Dataset records:
┌────────

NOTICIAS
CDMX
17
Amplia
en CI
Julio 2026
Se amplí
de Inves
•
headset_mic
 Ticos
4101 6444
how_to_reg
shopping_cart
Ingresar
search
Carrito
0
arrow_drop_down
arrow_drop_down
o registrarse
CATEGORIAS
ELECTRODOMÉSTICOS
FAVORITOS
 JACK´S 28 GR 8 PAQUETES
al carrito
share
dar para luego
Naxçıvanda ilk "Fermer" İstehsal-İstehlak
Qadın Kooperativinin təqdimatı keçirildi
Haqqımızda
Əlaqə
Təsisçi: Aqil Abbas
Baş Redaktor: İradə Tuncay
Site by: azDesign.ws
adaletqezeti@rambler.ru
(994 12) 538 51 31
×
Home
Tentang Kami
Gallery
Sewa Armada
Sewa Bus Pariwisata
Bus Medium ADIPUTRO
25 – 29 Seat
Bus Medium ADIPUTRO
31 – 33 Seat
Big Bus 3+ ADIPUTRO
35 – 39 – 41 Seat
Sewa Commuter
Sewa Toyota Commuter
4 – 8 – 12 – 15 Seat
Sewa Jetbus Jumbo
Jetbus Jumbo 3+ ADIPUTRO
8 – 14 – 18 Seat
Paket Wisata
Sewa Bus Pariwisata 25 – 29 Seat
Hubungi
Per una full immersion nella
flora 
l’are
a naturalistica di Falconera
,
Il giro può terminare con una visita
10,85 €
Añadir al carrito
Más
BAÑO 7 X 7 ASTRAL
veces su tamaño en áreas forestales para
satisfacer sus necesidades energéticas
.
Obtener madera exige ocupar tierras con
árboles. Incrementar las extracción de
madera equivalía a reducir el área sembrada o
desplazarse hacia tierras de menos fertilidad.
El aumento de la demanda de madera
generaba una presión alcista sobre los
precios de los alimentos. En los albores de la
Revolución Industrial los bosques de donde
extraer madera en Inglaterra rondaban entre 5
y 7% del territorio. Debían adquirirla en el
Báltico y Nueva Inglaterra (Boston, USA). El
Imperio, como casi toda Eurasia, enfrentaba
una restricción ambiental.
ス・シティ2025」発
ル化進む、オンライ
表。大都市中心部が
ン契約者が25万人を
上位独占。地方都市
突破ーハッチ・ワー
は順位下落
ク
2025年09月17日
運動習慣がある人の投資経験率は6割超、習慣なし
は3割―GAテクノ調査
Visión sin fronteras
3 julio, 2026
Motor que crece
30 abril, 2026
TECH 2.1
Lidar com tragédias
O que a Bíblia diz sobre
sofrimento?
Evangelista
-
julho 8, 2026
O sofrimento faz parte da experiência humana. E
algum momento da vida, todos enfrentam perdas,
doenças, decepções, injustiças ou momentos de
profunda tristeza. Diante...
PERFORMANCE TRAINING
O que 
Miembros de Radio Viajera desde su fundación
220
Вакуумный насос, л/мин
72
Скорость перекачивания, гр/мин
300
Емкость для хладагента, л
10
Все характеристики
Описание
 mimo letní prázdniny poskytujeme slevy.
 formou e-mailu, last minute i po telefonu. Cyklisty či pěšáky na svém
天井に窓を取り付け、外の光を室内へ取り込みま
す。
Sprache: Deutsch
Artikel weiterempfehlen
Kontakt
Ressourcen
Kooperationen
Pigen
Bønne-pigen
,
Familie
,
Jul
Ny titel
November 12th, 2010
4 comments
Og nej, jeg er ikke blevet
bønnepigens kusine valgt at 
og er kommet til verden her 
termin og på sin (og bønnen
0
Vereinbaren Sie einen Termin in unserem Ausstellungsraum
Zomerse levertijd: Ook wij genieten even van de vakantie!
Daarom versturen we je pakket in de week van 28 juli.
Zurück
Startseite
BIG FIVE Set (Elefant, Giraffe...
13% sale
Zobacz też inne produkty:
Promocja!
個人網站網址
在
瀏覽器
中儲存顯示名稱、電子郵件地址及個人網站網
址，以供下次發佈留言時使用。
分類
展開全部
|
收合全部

└────────

Directions | Every line from the data above that contains "para" must appear in the answer.

Response |
dar para luego
veces su tamaño en áreas forestales para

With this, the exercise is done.